◆ **Exercise objective**
Hand back the entries below exactly.

◆ **Saved entries**
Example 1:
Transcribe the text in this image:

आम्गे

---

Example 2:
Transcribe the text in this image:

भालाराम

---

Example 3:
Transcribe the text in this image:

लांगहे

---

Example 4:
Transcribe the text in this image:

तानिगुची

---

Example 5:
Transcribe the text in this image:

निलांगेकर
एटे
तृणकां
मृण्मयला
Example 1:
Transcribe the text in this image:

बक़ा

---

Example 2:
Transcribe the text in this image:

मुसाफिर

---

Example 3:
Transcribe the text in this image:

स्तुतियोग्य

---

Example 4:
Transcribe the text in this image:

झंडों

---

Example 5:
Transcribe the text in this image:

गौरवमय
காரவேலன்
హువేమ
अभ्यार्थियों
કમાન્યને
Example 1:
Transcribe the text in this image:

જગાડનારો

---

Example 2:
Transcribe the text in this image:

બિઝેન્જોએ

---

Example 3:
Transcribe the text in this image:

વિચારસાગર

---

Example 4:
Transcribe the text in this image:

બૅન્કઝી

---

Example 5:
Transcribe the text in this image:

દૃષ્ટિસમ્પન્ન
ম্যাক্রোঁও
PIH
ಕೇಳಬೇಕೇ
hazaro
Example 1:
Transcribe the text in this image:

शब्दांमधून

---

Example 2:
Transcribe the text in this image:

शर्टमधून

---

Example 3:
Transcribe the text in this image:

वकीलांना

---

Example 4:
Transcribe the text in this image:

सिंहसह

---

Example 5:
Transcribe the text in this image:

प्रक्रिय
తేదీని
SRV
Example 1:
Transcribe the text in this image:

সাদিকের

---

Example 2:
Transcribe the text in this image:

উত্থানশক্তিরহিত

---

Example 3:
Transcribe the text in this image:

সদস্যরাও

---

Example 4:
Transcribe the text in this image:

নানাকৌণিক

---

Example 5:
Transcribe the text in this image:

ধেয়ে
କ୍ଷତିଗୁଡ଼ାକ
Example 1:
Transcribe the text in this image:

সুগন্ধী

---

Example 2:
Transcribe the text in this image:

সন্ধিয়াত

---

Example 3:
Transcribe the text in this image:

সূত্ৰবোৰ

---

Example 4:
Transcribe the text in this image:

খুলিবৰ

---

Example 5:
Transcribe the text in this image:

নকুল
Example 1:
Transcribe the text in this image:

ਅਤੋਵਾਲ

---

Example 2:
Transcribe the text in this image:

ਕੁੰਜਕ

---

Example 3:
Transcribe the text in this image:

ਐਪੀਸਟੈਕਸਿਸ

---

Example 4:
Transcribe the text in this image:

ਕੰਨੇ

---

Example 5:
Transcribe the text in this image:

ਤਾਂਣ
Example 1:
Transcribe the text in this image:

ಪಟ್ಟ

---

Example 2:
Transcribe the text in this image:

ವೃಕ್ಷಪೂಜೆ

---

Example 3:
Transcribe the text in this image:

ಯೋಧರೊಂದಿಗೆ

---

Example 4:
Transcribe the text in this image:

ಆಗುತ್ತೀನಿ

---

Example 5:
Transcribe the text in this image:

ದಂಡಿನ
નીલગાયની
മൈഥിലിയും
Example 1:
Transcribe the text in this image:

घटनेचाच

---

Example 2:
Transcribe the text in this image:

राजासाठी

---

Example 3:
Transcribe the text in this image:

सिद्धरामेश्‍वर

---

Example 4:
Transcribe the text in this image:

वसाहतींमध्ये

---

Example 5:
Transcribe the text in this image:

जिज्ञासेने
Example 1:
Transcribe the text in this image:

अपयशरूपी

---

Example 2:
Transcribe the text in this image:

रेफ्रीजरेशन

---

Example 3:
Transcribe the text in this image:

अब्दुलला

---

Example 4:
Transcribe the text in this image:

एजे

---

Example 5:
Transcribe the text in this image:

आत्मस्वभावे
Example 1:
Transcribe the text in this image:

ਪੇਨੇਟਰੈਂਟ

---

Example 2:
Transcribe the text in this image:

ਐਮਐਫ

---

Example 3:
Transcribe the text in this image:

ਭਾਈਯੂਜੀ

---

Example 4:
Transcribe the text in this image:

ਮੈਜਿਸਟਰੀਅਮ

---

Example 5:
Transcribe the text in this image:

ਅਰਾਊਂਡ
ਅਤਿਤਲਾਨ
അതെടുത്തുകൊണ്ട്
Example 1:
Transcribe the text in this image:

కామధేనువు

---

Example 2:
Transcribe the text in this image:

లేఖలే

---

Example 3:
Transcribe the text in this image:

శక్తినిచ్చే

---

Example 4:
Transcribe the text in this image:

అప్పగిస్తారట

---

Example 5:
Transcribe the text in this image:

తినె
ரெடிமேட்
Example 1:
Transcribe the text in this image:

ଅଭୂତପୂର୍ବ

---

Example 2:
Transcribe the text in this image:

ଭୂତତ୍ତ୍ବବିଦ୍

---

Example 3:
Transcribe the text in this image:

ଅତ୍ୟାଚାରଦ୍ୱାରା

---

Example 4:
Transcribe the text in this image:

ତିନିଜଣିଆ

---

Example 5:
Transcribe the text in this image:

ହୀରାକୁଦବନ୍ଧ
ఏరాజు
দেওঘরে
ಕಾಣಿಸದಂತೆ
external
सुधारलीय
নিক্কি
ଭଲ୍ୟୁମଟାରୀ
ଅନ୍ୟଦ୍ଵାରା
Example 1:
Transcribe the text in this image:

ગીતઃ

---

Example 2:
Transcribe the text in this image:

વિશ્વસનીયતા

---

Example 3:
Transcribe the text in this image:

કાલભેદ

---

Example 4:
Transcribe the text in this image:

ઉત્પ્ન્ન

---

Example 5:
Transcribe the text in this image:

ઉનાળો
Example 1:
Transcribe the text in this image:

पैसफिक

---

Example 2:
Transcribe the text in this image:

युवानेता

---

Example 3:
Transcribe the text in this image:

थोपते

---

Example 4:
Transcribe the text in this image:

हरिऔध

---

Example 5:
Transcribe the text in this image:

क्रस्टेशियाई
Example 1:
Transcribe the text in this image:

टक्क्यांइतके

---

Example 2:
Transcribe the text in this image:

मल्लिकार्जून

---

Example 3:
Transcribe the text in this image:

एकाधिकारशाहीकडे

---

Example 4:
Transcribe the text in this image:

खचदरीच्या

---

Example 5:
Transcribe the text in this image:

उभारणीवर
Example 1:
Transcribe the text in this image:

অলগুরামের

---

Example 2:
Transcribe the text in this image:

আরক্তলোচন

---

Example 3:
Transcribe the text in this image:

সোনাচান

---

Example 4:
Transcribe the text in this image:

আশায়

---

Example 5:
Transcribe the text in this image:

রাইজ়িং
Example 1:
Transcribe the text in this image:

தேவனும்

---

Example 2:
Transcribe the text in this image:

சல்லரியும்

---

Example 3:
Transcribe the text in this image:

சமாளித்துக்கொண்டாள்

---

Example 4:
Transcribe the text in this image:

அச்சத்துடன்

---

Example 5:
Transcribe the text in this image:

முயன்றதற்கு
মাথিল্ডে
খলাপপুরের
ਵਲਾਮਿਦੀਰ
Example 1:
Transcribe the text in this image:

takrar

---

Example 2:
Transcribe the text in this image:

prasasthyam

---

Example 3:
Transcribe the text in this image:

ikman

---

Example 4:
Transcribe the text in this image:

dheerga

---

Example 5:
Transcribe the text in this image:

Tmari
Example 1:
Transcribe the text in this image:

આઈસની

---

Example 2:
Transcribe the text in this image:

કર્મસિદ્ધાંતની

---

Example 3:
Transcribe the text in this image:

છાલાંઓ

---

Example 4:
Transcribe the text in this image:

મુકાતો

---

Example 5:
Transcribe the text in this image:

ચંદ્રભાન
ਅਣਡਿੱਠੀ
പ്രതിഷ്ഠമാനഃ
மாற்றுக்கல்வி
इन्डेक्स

◆ **Result of the task**
Example 1:
Transcribe the text in this image:

आम्गे

---

Example 2:
Transcribe the text in this image:

भालाराम

---

Example 3:
Transcribe the text in this image:

लांगहे

---

Example 4:
Transcribe the text in this image:

तानिगुची

---

Example 5:
Transcribe the text in this image:

निलांगेकर
एटे
तृणकां
मृण्मयला
Example 1:
Transcribe the text in this image:

बक़ा

---

Example 2:
Transcribe the text in this image:

मुसाफिर

---

Example 3:
Transcribe the text in this image:

स्तुतियोग्य

---

Example 4:
Transcribe the text in this image:

झंडों

---

Example 5:
Transcribe the text in this image:

गौरवमय
காரவேலன்
హువేమ
अभ्यार्थियों
કમાન્યને
Example 1:
Transcribe the text in this image:

જગાડનારો

---

Example 2:
Transcribe the text in this image:

બિઝેન્જોએ

---

Example 3:
Transcribe the text in this image:

વિચારસાગર

---

Example 4:
Transcribe the text in this image:

બૅન્કઝી

---

Example 5:
Transcribe the text in this image:

દૃષ્ટિસમ્પન્ન
ম্যাক্রোঁও
PIH
ಕೇಳಬೇಕೇ
hazaro
Example 1:
Transcribe the text in this image:

शब्दांमधून

---

Example 2:
Transcribe the text in this image:

शर्टमधून

---

Example 3:
Transcribe the text in this image:

वकीलांना

---

Example 4:
Transcribe the text in this image:

सिंहसह

---

Example 5:
Transcribe the text in this image:

प्रक्रिय
తేదీని
SRV
Example 1:
Transcribe the text in this image:

সাদিকের

---

Example 2:
Transcribe the text in this image:

উত্থানশক্তিরহিত

---

Example 3:
Transcribe the text in this image:

সদস্যরাও

---

Example 4:
Transcribe the text in this image:

নানাকৌণিক

---

Example 5:
Transcribe the text in this image:

ধেয়ে
କ୍ଷତିଗୁଡ଼ାକ
Example 1:
Transcribe the text in this image:

সুগন্ধী

---

Example 2:
Transcribe the text in this image:

সন্ধিয়াত

---

Example 3:
Transcribe the text in this image:

সূত্ৰবোৰ

---

Example 4:
Transcribe the text in this image:

খুলিবৰ

---

Example 5:
Transcribe the text in this image:

নকুল
Example 1:
Transcribe the text in this image:

ਅਤੋਵਾਲ

---

Example 2:
Transcribe the text in this image:

ਕੁੰਜਕ

---

Example 3:
Transcribe the text in this image:

ਐਪੀਸਟੈਕਸਿਸ

---

Example 4:
Transcribe the text in this image:

ਕੰਨੇ

---

Example 5:
Transcribe the text in this image:

ਤਾਂਣ
Example 1:
Transcribe the text in this image:

ಪಟ್ಟ

---

Example 2:
Transcribe the text in this image:

ವೃಕ್ಷಪೂಜೆ

---

Example 3:
Transcribe the text in this image:

ಯೋಧರೊಂದಿಗೆ

---

Example 4:
Transcribe the text in this image:

ಆಗುತ್ತೀನಿ

---

Example 5:
Transcribe the text in this image:

ದಂಡಿನ
નીલગાયની
മൈഥിലിയും
Example 1:
Transcribe the text in this image:

घटनेचाच

---

Example 2:
Transcribe the text in this image:

राजासाठी

---

Example 3:
Transcribe the text in this image:

सिद्धरामेश्‍वर

---

Example 4:
Transcribe the text in this image:

वसाहतींमध्ये

---

Example 5:
Transcribe the text in this image:

जिज्ञासेने
Example 1:
Transcribe the text in this image:

अपयशरूपी

---

Example 2:
Transcribe the text in this image:

रेफ्रीजरेशन

---

Example 3:
Transcribe the text in this image:

अब्दुलला

---

Example 4:
Transcribe the text in this image:

एजे

---

Example 5:
Transcribe the text in this image:

आत्मस्वभावे
Example 1:
Transcribe the text in this image:

ਪੇਨੇਟਰੈਂਟ

---

Example 2:
Transcribe the text in this image:

ਐਮਐਫ

---

Example 3:
Transcribe the text in this image:

ਭਾਈਯੂਜੀ

---

Example 4:
Transcribe the text in this image:

ਮੈਜਿਸਟਰੀਅਮ

---

Example 5:
Transcribe the text in this image:

ਅਰਾਊਂਡ
ਅਤਿਤਲਾਨ
അതെടുത്തുകൊണ്ട്
Example 1:
Transcribe the text in this image:

కామధేనువు

---

Example 2:
Transcribe the text in this image:

లేఖలే

---

Example 3:
Transcribe the text in this image:

శక్తినిచ్చే

---

Example 4:
Transcribe the text in this image:

అప్పగిస్తారట

---

Example 5:
Transcribe the text in this image:

తినె
ரெடிமேட்
Example 1:
Transcribe the text in this image:

ଅଭୂତପୂର୍ବ

---

Example 2:
Transcribe the text in this image:

ଭୂତତ୍ତ୍ବବିଦ୍

---

Example 3:
Transcribe the text in this image:

ଅତ୍ୟାଚାରଦ୍ୱାରା

---

Example 4:
Transcribe the text in this image:

ତିନିଜଣିଆ

---

Example 5:
Transcribe the text in this image:

ହୀରାକୁଦବନ୍ଧ
ఏరాజు
দেওঘরে
ಕಾಣಿಸದಂತೆ
external
सुधारलीय
নিক্কি
ଭଲ୍ୟୁମଟାରୀ
ଅନ୍ୟଦ୍ଵାରା
Example 1:
Transcribe the text in this image:

ગીતઃ

---

Example 2:
Transcribe the text in this image:

વિશ્વસનીયતા

---

Example 3:
Transcribe the text in this image:

કાલભેદ

---

Example 4:
Transcribe the text in this image:

ઉત્પ્ન્ન

---

Example 5:
Transcribe the text in this image:

ઉનાળો
Example 1:
Transcribe the text in this image:

पैसफिक

---

Example 2:
Transcribe the text in this image:

युवानेता

---

Example 3:
Transcribe the text in this image:

थोपते

---

Example 4:
Transcribe the text in this image:

हरिऔध

---

Example 5:
Transcribe the text in this image:

क्रस्टेशियाई
Example 1:
Transcribe the text in this image:

टक्क्यांइतके

---

Example 2:
Transcribe the text in this image:

मल्लिकार्जून

---

Example 3:
Transcribe the text in this image:

एकाधिकारशाहीकडे

---

Example 4:
Transcribe the text in this image:

खचदरीच्या

---

Example 5:
Transcribe the text in this image:

उभारणीवर
Example 1:
Transcribe the text in this image:

অলগুরামের

---

Example 2:
Transcribe the text in this image:

আরক্তলোচন

---

Example 3:
Transcribe the text in this image:

সোনাচান

---

Example 4:
Transcribe the text in this image:

আশায়

---

Example 5:
Transcribe the text in this image:

রাইজ়িং
Example 1:
Transcribe the text in this image:

தேவனும்

---

Example 2:
Transcribe the text in this image:

சல்லரியும்

---

Example 3:
Transcribe the text in this image:

சமாளித்துக்கொண்டாள்

---

Example 4:
Transcribe the text in this image:

அச்சத்துடன்

---

Example 5:
Transcribe the text in this image:

முயன்றதற்கு
মাথিল্ডে
খলাপপুরের
ਵਲਾਮਿਦੀਰ
Example 1:
Transcribe the text in this image:

takrar

---

Example 2:
Transcribe the text in this image:

prasasthyam

---

Example 3:
Transcribe the text in this image:

ikman

---

Example 4:
Transcribe the text in this image:

dheerga

---

Example 5:
Transcribe the text in this image:

Tmari
Example 1:
Transcribe the text in this image:

આઈસની

---

Example 2:
Transcribe the text in this image:

કર્મસિદ્ધાંતની

---

Example 3:
Transcribe the text in this image:

છાલાંઓ

---

Example 4:
Transcribe the text in this image:

મુકાતો

---

Example 5:
Transcribe the text in this image:

ચંદ્રભાન
ਅਣਡਿੱਠੀ
പ്രതിഷ്ഠമാനഃ
மாற்றுக்கல்வி
इन्डेक्स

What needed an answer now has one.